◆ Document passage
# # #
Instruction Cleanup Questions

I am working on cleaning up some PPC code generation. Two questions:

1. Which pass is responsible for cleaning up self-moves:
   0x00000000100057c0 <+208>: mr r3,r3

2. Which pass is responsible for cleaning up unconditional jumps that
should be fall-throughs:
   0x0000000010005d88 <+1688>: b 0x10005d8c <._Z11sfoo+1692>
   0x0000000010005d8c <+1692>: ld r3,-32056(r2)

Maybe there are no such passes, but these things appear in optimized
code, and I'm trying to figure out why.

Thanks in advance,
Hal

This should be handled by the MachineBlockPlacement (among others). Do you have a reduced est case?

Hi Hal,

I am working on cleaning up some PPC code generation. Two questions:

  1. Which pass is responsible for cleaning up self-moves:
    0x00000000100057c0 <+208>: mr r3,r3

and the RA should eliminate trivial copies.

and the RA should eliminate trivial copies.

Most probably PPC backend misses some hooks / descriptions...

Chandler,

Thanks for the pointer! It turns out that this was a problem only in
the context of a local modification (and I could fix it by fixing
AnalyzeBranch and friends). That triggered other problems, but that's
another story...

-Hal

Hi Hal,

>
> I am working on cleaning up some PPC code generation. Two
> questions:
>
> 1. Which pass is responsible for cleaning up self-moves:
> 0x00000000100057c0 <+208>: mr r3,r3
>

and the RA should eliminate trivial copies.

On PPC, normal moves are encoded as OR instructions where the two
operands being ORed together are the same. These self moves, as it
turns out, come from things like this:

%vreg18<def> = OR8To4 %vreg16, %vreg16; GPRC:%vreg18 G8RC:%vreg16

This is generated from the pattern:

def : Pat<(i32 (trunc G8RC:$in)),
          (OR8To4 G8RC:$in, G8RC:$in)>;

So, as far as RA is concerned, this is a "real" operation (a binary OR
which truncates the result to 32-bits (from 64-bit inputs)). In
effect, however, this is just a self copy.

How can I fix this?

Thanks again,
Hal

def : Pat<(i32 (trunc G8RC:$in)),
          (EXTRACT_SUBREG G8RC:$in, sub_32)>;

This exposes the copies to the register coalescer and VirtRegMap::rewrite() which eliminates identity copies. You can probably lose the OR8To4 pseudo after that.

I assume there will be no problems with 32-bit instructions using the low part of 64-bit registers without clearing the high part first.

/jakob

What is this pattern trying to achieve? Is the OR actually necessary at all, or can you use an EXTRACT_SUBREG instead?
# # #
(Extracted data entries)
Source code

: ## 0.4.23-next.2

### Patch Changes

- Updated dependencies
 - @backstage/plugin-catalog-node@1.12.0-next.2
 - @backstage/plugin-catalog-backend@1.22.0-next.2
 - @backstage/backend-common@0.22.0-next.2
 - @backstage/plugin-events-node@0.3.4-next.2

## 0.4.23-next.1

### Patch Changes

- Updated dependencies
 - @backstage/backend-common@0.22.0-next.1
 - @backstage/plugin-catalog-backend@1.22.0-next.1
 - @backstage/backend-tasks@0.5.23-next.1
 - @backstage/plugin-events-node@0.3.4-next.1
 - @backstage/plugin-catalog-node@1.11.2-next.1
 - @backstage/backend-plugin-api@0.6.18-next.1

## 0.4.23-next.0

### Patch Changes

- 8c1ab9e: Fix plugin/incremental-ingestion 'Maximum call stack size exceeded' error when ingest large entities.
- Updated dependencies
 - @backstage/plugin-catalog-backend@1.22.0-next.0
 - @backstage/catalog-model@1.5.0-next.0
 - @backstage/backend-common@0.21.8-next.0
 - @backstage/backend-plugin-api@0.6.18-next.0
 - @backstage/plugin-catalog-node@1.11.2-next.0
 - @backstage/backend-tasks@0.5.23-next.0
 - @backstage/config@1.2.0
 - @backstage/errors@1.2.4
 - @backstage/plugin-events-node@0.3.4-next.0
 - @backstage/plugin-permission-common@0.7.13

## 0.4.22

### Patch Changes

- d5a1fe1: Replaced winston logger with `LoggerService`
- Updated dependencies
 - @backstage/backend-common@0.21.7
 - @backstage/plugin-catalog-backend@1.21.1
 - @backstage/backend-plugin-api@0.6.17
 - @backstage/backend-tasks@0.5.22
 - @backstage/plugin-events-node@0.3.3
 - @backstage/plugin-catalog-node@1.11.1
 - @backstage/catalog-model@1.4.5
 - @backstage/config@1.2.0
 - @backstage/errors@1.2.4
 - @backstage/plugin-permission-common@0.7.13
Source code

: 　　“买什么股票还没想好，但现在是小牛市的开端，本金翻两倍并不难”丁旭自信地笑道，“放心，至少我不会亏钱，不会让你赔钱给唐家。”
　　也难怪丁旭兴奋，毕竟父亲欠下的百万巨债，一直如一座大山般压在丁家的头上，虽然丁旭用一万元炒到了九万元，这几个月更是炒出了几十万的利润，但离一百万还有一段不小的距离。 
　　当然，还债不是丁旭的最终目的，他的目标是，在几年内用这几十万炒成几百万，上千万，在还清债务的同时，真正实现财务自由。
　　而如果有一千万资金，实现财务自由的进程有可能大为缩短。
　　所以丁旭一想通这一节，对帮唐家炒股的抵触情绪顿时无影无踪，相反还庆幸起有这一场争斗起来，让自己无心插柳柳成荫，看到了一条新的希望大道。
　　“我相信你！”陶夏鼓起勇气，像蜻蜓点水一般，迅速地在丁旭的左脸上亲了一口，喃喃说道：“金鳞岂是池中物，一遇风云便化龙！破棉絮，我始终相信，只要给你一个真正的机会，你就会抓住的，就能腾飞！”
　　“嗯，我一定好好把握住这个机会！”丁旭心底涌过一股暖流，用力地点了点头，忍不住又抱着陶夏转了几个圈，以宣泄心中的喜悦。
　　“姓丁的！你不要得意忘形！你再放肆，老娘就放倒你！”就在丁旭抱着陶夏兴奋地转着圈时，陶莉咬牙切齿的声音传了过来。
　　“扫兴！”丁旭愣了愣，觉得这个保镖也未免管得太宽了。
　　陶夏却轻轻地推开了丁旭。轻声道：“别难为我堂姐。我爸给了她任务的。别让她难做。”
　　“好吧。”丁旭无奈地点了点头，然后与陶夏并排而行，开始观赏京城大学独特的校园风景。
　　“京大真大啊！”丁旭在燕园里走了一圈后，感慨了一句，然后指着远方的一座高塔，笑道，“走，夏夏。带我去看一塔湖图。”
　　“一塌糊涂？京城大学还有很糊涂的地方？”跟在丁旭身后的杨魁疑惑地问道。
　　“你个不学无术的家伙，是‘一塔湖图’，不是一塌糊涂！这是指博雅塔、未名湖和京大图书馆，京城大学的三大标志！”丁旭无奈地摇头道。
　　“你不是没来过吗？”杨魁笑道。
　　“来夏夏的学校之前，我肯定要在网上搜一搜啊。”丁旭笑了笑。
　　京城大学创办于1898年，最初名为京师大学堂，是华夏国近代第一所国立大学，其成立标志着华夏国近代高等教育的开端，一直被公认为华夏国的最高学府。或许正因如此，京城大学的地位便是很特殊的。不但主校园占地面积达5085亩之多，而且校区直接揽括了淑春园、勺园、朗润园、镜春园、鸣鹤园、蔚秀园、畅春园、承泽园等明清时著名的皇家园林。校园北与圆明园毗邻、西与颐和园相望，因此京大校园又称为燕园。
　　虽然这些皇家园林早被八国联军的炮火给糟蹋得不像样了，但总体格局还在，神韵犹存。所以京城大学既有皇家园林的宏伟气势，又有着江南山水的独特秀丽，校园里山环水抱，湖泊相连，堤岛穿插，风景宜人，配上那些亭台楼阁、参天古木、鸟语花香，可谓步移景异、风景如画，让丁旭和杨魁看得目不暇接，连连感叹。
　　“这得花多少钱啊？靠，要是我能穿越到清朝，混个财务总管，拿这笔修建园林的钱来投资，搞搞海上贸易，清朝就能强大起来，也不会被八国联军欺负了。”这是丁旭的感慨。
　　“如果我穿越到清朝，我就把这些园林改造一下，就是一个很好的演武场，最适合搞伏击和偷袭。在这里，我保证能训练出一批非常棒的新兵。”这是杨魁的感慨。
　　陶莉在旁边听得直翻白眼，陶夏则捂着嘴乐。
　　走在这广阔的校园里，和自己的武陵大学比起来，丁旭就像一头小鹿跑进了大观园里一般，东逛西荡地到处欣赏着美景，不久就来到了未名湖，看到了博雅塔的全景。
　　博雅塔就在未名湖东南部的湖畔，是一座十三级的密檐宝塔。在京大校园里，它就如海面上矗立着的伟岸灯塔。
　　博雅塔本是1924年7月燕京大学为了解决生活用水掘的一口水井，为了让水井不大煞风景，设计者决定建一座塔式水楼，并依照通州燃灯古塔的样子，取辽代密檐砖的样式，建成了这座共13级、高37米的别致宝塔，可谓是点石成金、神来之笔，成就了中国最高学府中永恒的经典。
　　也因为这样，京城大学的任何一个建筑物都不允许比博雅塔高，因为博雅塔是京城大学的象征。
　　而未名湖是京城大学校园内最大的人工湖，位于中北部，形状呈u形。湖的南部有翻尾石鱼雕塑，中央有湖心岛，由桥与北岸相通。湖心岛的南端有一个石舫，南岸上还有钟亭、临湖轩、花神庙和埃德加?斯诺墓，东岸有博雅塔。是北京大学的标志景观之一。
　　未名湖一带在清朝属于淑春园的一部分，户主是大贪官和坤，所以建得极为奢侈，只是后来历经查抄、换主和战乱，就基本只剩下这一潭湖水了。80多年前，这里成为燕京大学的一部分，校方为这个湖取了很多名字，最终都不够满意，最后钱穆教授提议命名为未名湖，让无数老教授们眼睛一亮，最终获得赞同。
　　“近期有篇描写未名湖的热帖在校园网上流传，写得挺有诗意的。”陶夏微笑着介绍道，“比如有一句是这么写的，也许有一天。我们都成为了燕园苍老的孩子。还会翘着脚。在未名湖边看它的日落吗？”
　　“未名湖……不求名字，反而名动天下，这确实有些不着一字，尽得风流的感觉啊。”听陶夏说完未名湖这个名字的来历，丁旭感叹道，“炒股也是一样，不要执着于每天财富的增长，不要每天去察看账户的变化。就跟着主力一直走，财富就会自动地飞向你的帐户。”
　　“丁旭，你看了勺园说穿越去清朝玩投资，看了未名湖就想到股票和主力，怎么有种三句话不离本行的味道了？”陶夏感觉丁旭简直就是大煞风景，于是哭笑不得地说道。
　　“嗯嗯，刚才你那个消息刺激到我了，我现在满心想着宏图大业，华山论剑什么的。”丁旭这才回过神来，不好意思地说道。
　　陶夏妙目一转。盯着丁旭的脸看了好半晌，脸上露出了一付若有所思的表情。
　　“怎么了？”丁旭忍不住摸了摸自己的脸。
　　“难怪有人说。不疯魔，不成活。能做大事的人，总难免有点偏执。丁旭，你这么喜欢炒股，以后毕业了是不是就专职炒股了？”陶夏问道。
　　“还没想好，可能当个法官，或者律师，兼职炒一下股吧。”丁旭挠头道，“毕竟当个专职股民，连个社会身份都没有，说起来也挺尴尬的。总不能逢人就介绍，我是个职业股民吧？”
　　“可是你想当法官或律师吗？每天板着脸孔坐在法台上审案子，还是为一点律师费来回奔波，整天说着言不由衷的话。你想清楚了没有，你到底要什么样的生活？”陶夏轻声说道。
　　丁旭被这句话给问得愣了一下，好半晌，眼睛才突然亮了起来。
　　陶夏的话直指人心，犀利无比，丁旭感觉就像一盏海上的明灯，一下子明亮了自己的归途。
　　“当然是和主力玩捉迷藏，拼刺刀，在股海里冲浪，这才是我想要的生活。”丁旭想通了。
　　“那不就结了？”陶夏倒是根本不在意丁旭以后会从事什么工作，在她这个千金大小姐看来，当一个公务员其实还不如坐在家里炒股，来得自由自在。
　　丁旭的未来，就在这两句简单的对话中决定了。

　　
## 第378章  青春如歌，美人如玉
# # #
◆ Instruction 1
Using the thread on PPC instruction cleanup, decide whether each statement agrees with it. Answer yes or no for each and quote the words that settle it.
(a) On PPC, ordinary moves are encoded as OR instructions with both operands the same.
(b) Hal found that the unneeded jumps showed up in unmodified code.
(c) VirtRegMap::rewrite() eliminates identity copies.
◆ Instruction 2
Pick up the thread on PPC instruction cleanup after its last message and write the next reply.
You can ignore the items; they aren't needed.

◆ Reply 1
(a) Yes: "On PPC, normal moves are encoded as OR instructions where the two operands being ORed together are the same."
(b) No: "It turns out that this was a problem only in the context of a local modification"
(c) Yes: "This exposes the copies to the register coalescer and VirtRegMap::rewrite() which eliminates identity copies."

◆ Reply 2
--Owen

> On PPC, normal moves are encoded as OR instructions where the two
> operands being ORed together are the same. These self moves, as it
> turns out, come from things like this:
>
> %vreg18<def> = OR8To4 %vreg16, %vreg16; GPRC:%vreg18 G8RC:%vreg16
>
> This is generated from the pattern:
>
> def : Pat<(i32 (trunc G8RC:$in)),
> (OR8To4 G8RC:$in, G8RC:$in)>;
>
> So, as far as RA is concerned, this is a "real" operation (a binary
> OR which truncates the result to 32-bits (from 64-bit inputs)). In
> effect, however, this is just a self copy.
>
> How can I fix this?

def : Pat<(i32 (trunc G8RC:$in)),
          (EXTRACT_SUBREG G8RC:$in, sub_32)>;

This exposes the copies to the register coalescer and
VirtRegMap::rewrite() which eliminates identity copies. You can
probably lose the OR8To4 pseudo after that.

Thanks!

I assume there will be no problems with 32-bit instructions using the
low part of 64-bit registers without clearing the high part first.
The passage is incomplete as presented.